While the 18th-century forest was dominated by white pine and some red pine, the harvesting of the white pine has only left small patches of the species in the area.
Different tree species can be quickly spotted at different times on the ride north, including sugar maples, red maples and even the odd yellow birch tree, Gordon said.
Various patches of forest also appear to have an abundance of white birch, indicating the temporary growth that typically comes after fires, he says looking out the train window.
“Our forests change as nature affects it,” Gordon said. “White pines had been cut so thoroughly that the little stragglers that were left at the time of the cuts have now reproduced . . . but they're not nearly as big as they once were.”
Gordon said that decades ago there was no thought about forest regeneration, but travelling by train through the north shows, to the trained eye, what had been done in the past and how it has affected today's forests.
“Bad forestry in the past as resulted in the loss of species and you can see it when you travel like this,” Gordon said.
It's the trees, terrain and waterways that are the attraction that keeps Jerry Nowak coming back year after year.

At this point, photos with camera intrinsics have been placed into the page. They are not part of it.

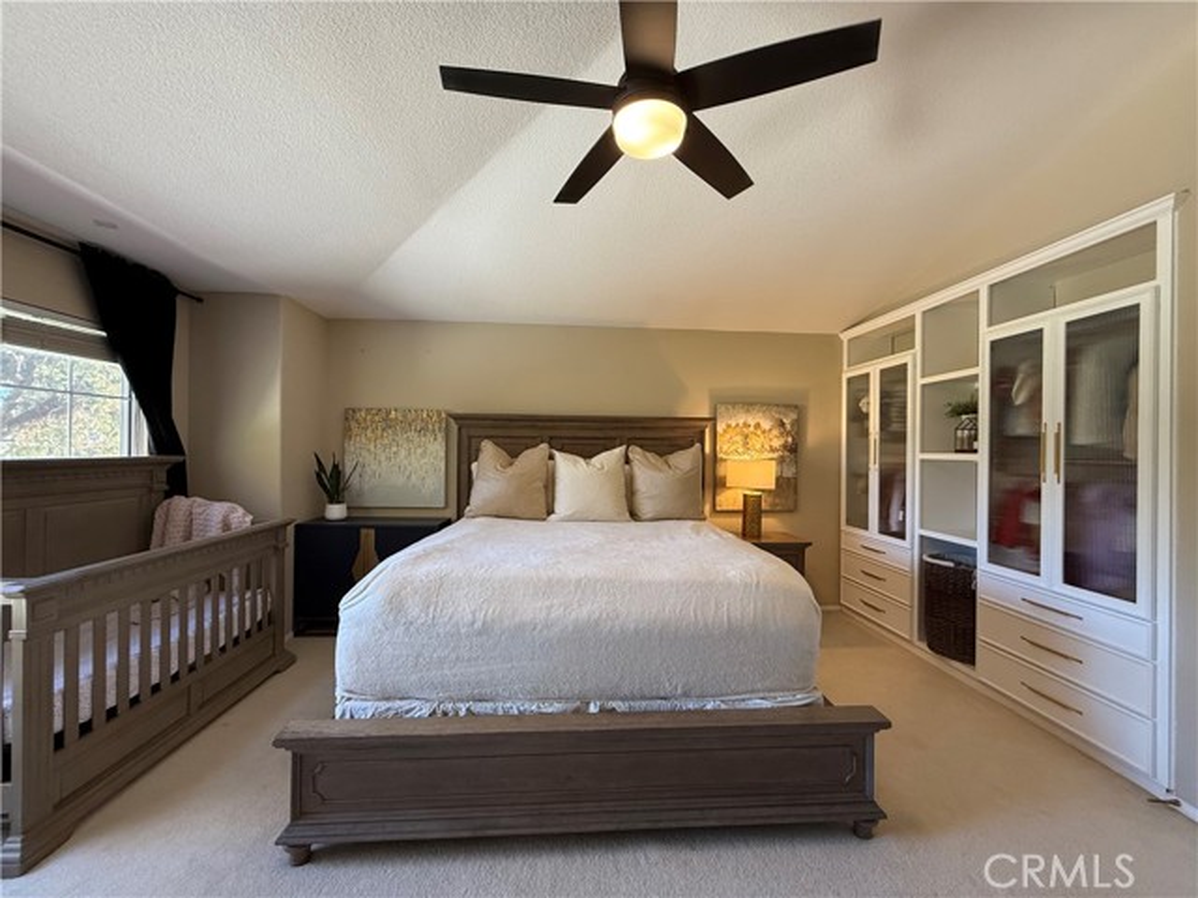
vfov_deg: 85.7
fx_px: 485
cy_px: 449
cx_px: 599
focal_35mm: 14
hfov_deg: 102.1
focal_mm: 2.22
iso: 200
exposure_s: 1/120
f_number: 2.2
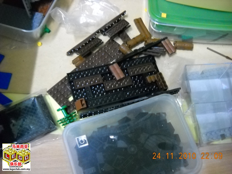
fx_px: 275
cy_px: 87
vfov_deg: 35.1
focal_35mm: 41
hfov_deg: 45.8
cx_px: 116
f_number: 3.1
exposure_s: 1/4
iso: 800
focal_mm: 6.72
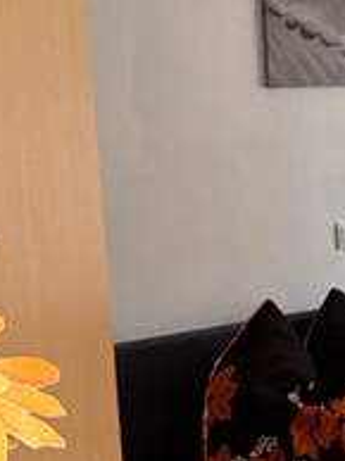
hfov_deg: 17.6
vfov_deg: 25.0
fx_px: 1039
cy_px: 178
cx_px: 452
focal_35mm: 78
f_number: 2.2
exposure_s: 1/99
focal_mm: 2.22
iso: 200
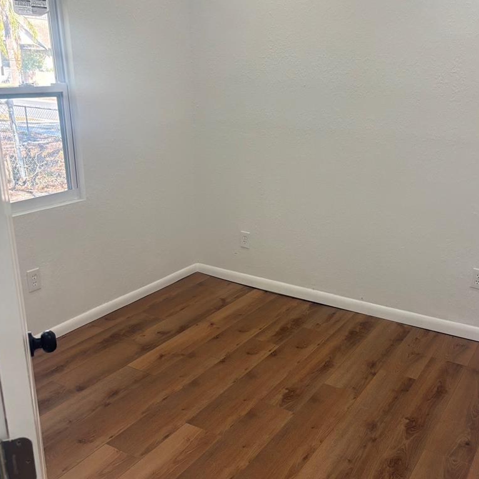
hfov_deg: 45.9
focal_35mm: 36
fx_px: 564
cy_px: 274
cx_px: 277
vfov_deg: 45.9
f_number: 1.6
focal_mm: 5.96
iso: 100
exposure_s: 1/120
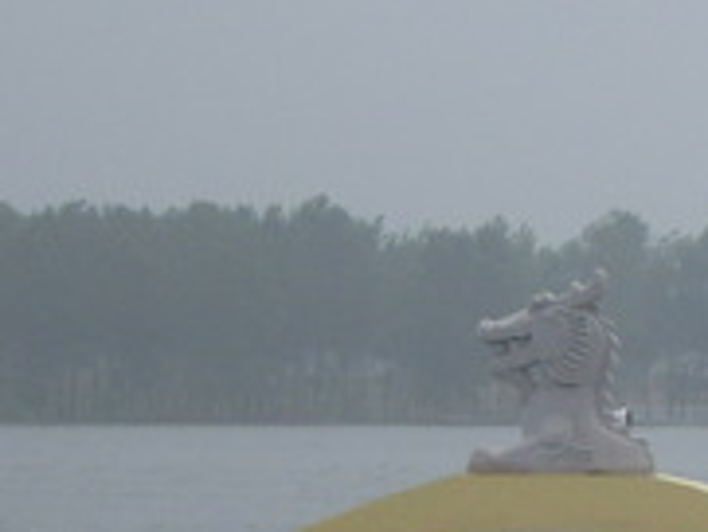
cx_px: 1033
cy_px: 696
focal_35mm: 327
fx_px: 6693
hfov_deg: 6.0
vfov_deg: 4.5
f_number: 9.9
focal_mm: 11.8
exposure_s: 1/180
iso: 80
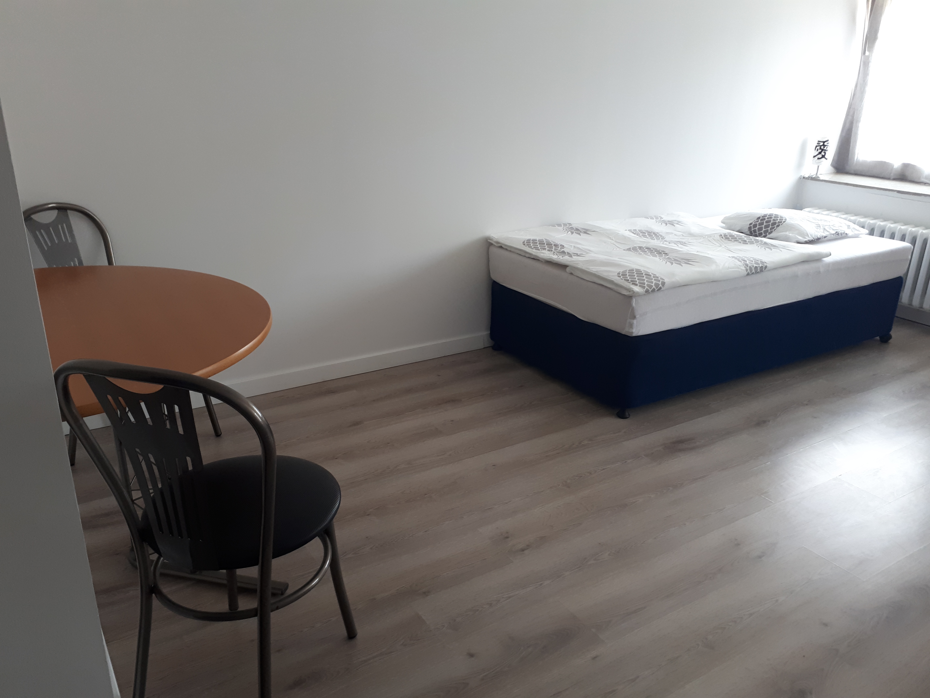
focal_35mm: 27
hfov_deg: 65.3
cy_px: 349
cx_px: 465
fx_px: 725
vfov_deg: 51.4
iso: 100
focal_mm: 3.6
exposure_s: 1/33
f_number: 1.9
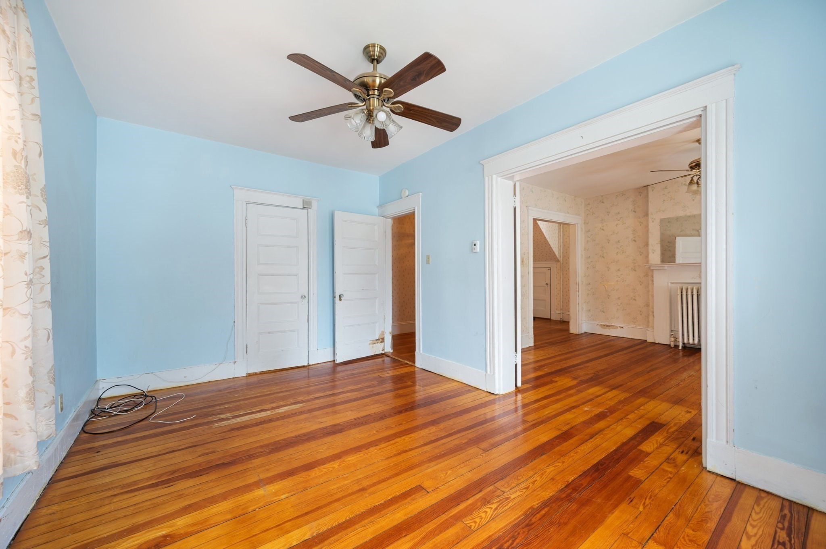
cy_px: 274
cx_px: 413
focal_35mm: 14
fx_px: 321
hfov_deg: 104.3
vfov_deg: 81.1
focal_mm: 14
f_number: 7.1
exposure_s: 1/15
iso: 400
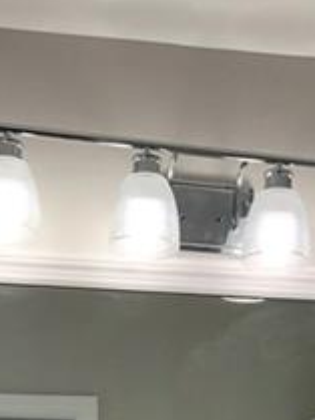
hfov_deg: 14.4
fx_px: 1248
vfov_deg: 16.1
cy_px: 758
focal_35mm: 103
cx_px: 156
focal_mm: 3.99
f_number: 1.8
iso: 25
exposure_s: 1/120
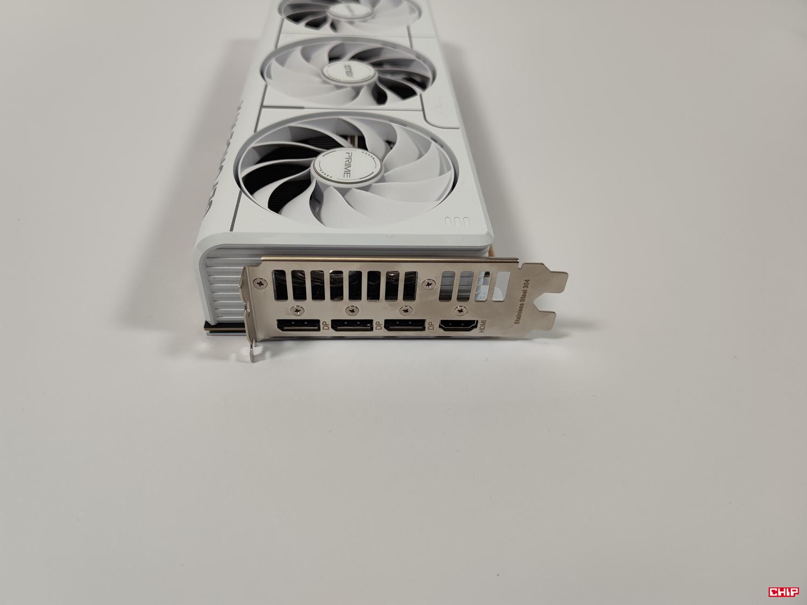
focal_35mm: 25
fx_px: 583
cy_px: 302
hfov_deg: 69.4
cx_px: 404
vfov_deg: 54.9
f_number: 1.85
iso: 50
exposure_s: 1/110
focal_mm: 6.78
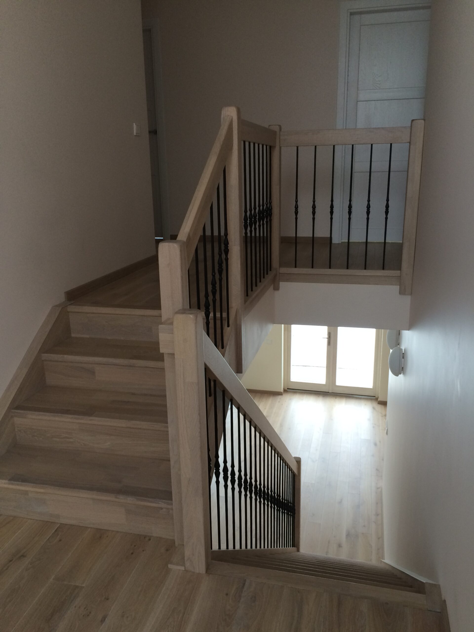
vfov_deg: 61.7
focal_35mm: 29
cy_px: 316
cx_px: 237
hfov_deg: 48.2
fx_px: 529
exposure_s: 1/33
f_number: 2.2
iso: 50
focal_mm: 4.15
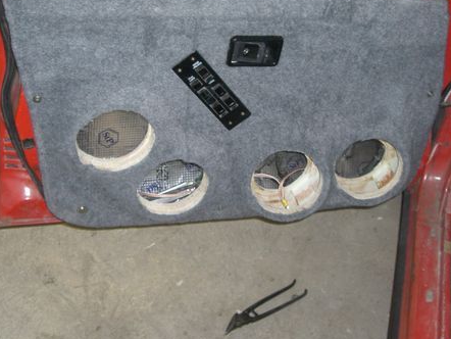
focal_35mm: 55
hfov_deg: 34.9
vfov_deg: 26.6
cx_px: 223
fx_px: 717
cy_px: 148
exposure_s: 1/60
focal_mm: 6.2
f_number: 2.7
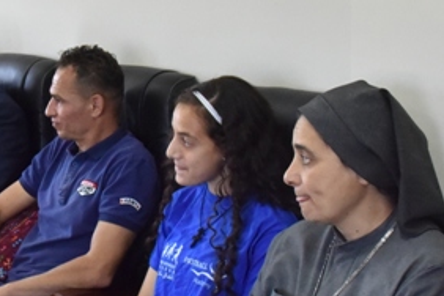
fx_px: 1073
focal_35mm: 87
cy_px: 147
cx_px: 41
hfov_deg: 22.8
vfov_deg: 15.7
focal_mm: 24
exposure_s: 1/250
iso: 3200
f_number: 8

The Milwaukee, Wisc., resident has been returning to the train ride since the mid-1990s to kayak down the Montreal River.
“The train dropped me and my kayak off last week and I came out 35 miles away today,” he said.
“Years ago when I came here with some family members we were told that we could cross the bridge and paddle the 35-mile distance and once I did it once, I was hooked,” he said.
Nowak's personal kayaking diary shows he's completed the trip at least seven times since 2001, each time noting a little something about nature, the water or the weather.
“If this train stops running, this will be missed,” he said. “I always look forward to this trip. I've kayaked in other areas along Lake Superior and the North Shore but there's something about riding the train and paddling here. . . it's in my blood and I can't get away from it.”